For each dataset, we selected a subset of 10 images from each category (for example, in the `airport` category we used the files `airport_01.jpg` to `airport_10.jpg`), and discarded the rest. So if a dataset had 20 categories that would give us 200 images in total to test.

For each test, we specify a `MAX_COUNT` of images to test.
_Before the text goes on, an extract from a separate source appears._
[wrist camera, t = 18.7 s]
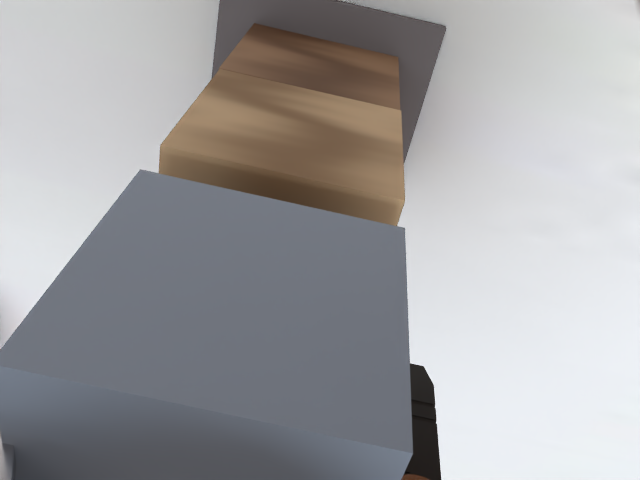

If, say, the `MAX_COUNT` is 50, we randomly sample a total of 50 random images from random categories.

All images were converted to JPEG format, since the original format was often TIFF which is unsupported by SceneXplain.

All of this pre-processing was done in advance (i.e. not in this notebook), and processed files stored in the project's repo.

### Classifying

We classified the images files by using SceneXplain's "Extract JSON from Image" task, sending each image with a simple JSON schema that specified a `category` string, with potential choices in an `enum` containing dataset's categories.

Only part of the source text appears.